An acute single-dose dermal toxicity study according to OECD TG 402 adopted 1987-02-24 was evaluated on New Zealand White rabbits. Two limit tests were performed in which one group of five male and five female rabbits received a single dermal administration of the test item at a dose of 2000 mg/kg (1873 mg/kg active) body weight or 2136 mg/kg (2000 mg/kg active) body weight. Following dosing, the limit test rabbits were observed daily and weighed weekly. A gross necropsy examination was performed on all limit test animals at the time of scheduled euthanasia (day 14). No mortality occurred during the limit tests. Clinical abnormalities observed during the study included feces small in size, soft/mucoid stools, fecal stain and dark material around the facial area. Dermal irritation was noted at the site of test article application. Body weight loss was noted for one male and one female in the 2000 mg/kg group and one male in the 2136 mg/kg group during the study day 0-7 body weight interval. Body weight gain was noted for all other animals during the test period. Food consumption was consistent throughout the test period. No significant gross internal findings were observed at necropsy on study day 14. Under the conditions of this test, the acute dermal LD50 of the test item was estimated to be greater than 2136 mg/kg (2000 mg/kg active) in the rabbit.

.

Justification for selection of acute toxicity – oral endpoint
Only one GLP and guideline Study available.

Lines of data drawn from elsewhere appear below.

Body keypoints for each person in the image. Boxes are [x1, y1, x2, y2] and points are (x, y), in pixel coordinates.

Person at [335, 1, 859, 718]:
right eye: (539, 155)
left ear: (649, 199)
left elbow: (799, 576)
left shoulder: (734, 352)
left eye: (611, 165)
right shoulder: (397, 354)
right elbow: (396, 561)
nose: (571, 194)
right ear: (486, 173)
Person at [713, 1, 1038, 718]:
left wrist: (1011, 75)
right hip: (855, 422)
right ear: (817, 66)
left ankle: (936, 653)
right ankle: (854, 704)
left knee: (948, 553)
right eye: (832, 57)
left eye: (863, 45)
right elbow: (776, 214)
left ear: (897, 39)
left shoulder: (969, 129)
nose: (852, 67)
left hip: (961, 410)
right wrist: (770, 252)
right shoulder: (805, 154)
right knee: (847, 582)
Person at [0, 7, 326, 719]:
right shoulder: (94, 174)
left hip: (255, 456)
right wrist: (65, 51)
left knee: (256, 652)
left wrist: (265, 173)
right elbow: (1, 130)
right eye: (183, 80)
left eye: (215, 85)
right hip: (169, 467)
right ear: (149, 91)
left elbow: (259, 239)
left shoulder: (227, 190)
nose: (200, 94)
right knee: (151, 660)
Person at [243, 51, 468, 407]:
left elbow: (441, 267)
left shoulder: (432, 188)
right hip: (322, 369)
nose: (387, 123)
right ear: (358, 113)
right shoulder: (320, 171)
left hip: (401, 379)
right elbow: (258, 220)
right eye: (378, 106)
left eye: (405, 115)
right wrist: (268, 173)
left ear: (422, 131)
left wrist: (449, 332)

Justification for selection of acute toxicity – inhalation endpoint
Only one GLP and guideline study available.

Justification for selection of acute toxicity – dermal endpoint
Only one GLP and guideline study available.

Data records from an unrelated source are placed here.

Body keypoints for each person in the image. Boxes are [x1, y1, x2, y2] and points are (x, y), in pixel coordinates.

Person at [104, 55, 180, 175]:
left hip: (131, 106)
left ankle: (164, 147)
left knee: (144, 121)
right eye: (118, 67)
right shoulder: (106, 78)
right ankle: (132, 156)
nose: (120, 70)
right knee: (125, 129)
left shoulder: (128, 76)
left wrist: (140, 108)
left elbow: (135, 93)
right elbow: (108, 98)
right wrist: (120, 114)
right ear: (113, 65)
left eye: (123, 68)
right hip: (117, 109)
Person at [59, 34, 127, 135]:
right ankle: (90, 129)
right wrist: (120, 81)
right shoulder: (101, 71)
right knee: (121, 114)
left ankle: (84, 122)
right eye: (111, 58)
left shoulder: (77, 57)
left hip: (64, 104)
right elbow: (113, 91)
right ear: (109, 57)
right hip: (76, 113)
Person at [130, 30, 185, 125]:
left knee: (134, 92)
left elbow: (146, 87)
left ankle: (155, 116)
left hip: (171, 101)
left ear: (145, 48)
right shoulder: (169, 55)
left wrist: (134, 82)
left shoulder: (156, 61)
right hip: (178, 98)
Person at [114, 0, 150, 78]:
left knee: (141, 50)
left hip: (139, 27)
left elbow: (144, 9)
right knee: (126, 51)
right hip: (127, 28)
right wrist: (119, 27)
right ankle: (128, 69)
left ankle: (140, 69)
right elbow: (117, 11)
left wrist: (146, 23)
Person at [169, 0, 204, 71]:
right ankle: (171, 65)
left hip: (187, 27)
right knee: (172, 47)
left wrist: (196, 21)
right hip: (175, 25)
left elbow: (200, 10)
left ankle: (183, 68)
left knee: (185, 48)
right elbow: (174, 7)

Justification for classification or non-classification

The test item was tested for acute toxicity on oral administration, dermal administration, and inhalation exposure. The oral acute LD50 was determined to be 1757.8 mg/kg bw. The inhalation LC50 was found to be 5.08 mg/m³ air. The acute dermal LD50 was determined to be greater than 2000 mg/kg bw. Based on the results of the acute oral toxicity study a classification as acute toxic oral cat 4, H302 (Harmful if swallowed ) and Xn, R22 (Harmful if swallowed) respectively and no classification and labelling for acute dermal and inhalation toxicity is necessary according to Directive 67/548/EEC (DSD) and Regulation (EC) No 1272/2008 (CLP, GHS) criteria.